A conta administrada por Laura Loomer, uma popular teórica da conspiração de extrema direita, também sofreu uma queda drástica no engajamento após trocar farpas com Musk sobre a questão da imigração em dezembro. Ela perdeu o selo de verificação e sua audiência só voltou ao normal depois de Musk interagir com ela. “Acho errado dizer que é uma plataforma de liberdade de expressão e depois bloquear a capacidade das pessoas de monetizarem”, disse Laura ao NYT.

Musk tem um histórico de abuso de poder vingativo no site. Ele suspendeu repetidamente as contas de jornalistas, principalmente em 2022, por críticas à sua compra do site. Musk também bloqueou todos os links para a plataforma de blogs Substack, depois que o site rival lançou um recurso semelhante ao feed do Twitter.

Laura, assim como Anastasia, está acostumada a comprar briga no X como uma influenciadora de extrema-direita que ganhou mais de um milhão de seguidores espalhando teorias da conspiração e racismo, rotulando-se como uma aliada de Trump. Mas as coisas mudaram quando ela voltou sua mira contra Musk em dezembro de 2024, na polêmica sobre vistos.

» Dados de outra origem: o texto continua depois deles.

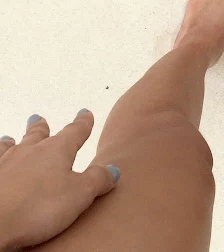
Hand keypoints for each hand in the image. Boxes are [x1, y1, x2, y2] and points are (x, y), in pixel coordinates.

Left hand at [0, 111, 119, 250]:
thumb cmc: (35, 208)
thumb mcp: (79, 195)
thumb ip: (98, 180)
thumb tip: (114, 170)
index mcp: (57, 150)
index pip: (75, 131)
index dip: (82, 123)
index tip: (85, 114)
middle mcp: (30, 151)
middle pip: (37, 134)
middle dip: (41, 127)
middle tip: (39, 119)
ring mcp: (5, 163)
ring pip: (11, 147)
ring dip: (13, 142)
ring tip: (10, 138)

“Ela está buscando atenção”, escreveu Musk. Quase imediatamente, seu alcance na plataforma caiu. Permaneceu assim por semanas até que suas postagens começaram a ganhar tração – justamente quando Musk começou a interagir com suas postagens mais uma vez. Quando Laura perdeu seu acesso ao X Premium, ela também perdeu a monetização. Ela estimou em uma entrevista que perdeu cerca de US$ 50.000 do X durante o período em que sua conta foi suprimida.

Anastasia quer processar Musk e o X. “Acabou sendo tudo mentira da parte dele”, disse ela, em entrevista na Dinamarca. “É decepcionante porque nós o apoiamos e acreditamos muito nele.”

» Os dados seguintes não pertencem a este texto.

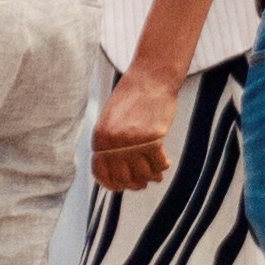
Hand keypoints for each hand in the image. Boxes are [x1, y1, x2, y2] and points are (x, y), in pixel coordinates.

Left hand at [90, 60, 183, 193]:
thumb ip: (109, 143)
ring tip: (156, 174)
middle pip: (124, 177)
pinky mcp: (153, 138)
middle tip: (144, 181)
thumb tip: (118, 172)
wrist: (150, 78)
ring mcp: (133, 141)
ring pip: (143, 174)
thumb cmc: (131, 97)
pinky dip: (162, 167)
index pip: (101, 173)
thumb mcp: (110, 119)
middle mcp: (114, 141)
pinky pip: (158, 164)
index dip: (113, 185)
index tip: (123, 186)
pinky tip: (165, 162)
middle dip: (135, 183)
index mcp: (99, 137)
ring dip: (151, 177)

O terceiro usuário “punido” pelo X foi Owen Shroyer, um ativista de extrema-direita e apresentador de um programa no Infowars, a plataforma de streaming preferida de muitos teóricos da conspiração. A discussão com Musk também foi sobre vistos a trabalhadores estrangeiros: ele zombou dos empregos fornecidos por esses vistos Assim como, Laura, Shroyer perdeu brevemente o acesso ao X Premium.

Shroyer descobriu que seus seguidores veriam suas postagens se estivessem online quando ele as postasse. Mas se eles entrassem mais tarde, nunca as veriam em seus feeds. “Minha teoria é que alguém está manipulando o alcance com base em viés pessoal, político ou relacionado a um assunto”, disse ele.

Há poucas ferramentas de monitoramento para o X – Musk também desativou alguns recursos que permitiam aos pesquisadores monitorar mudanças na plataforma. Para identificar essas três contas, o NYT usou um serviço que coleta dados do X para analisar visualizações de dezenas de usuários envolvidos em vários conflitos com o Musk em busca de mudanças em suas impressões diárias.